=== EXERCISE TASKS ===
**1.** Reproduce the part of the distributed systems page between "Fundamental Concepts" and "during network splits.", inclusive.
**2.** List every consistency level that the distributed systems page says Geode supports.

=== TEXT TO READ ===
Distributed Systems
Distributed systems enable Geode to scale horizontally across multiple machines, providing high availability, fault tolerance, and improved performance. Understanding distributed systems concepts is essential for building reliable, scalable graph database deployments.
Fundamental Concepts
CAP Theorem
The CAP theorem states that distributed systems can guarantee only two of three properties:
Consistency - All nodes see the same data at the same time Availability - Every request receives a response (success or failure) Partition Tolerance - System continues operating despite network partitions
Geode prioritizes Consistency and Partition Tolerance (CP), ensuring data integrity even during network splits.
Consistency Models
Geode supports multiple consistency levels:
Strong Consistency - All reads return the most recent write Sequential Consistency - Operations appear in some sequential order Causal Consistency - Related operations maintain their order Eventual Consistency - All replicas converge eventually
-- Specify consistency level for a query
SET CONSISTENCY LEVEL STRONG;
MATCH (u:User {id: 'user123'})

=== DATA PROVIDED ===
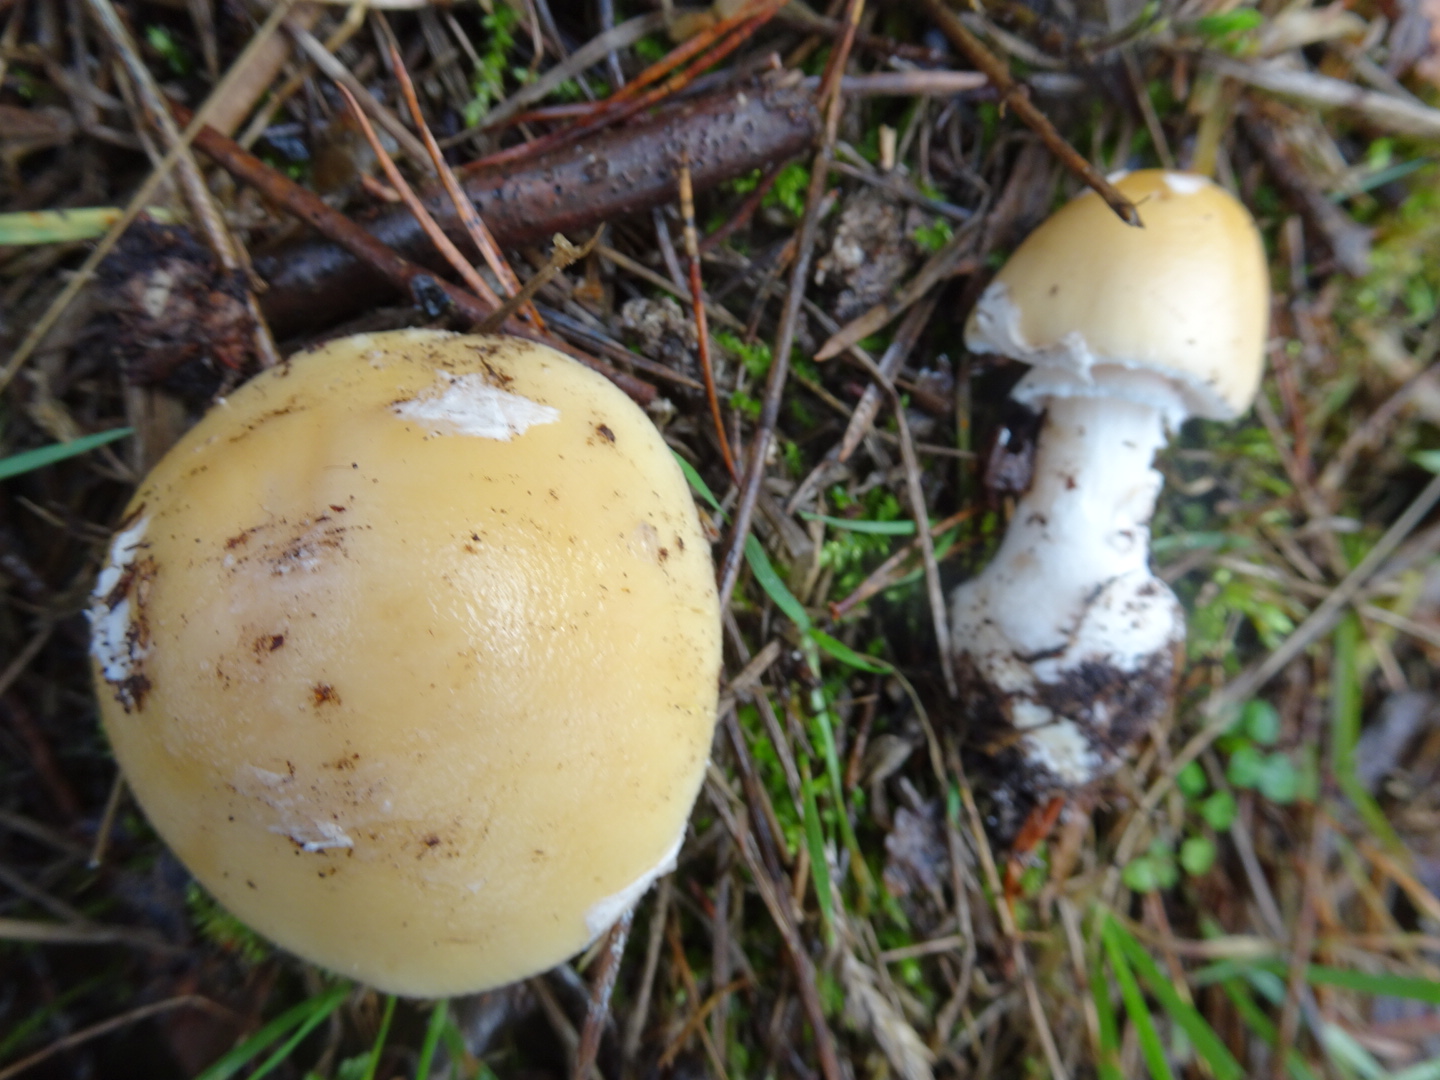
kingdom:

=== FULL ANSWERS ===
**1.**
Fundamental Concepts
CAP Theorem
The CAP theorem states that distributed systems can guarantee only two of three properties:
Consistency - All nodes see the same data at the same time Availability - Every request receives a response (success or failure) Partition Tolerance - System continues operating despite network partitions
Geode prioritizes Consistency and Partition Tolerance (CP), ensuring data integrity even during network splits.

**2.**
Strong Consistency
Sequential Consistency
Causal Consistency
Eventual Consistency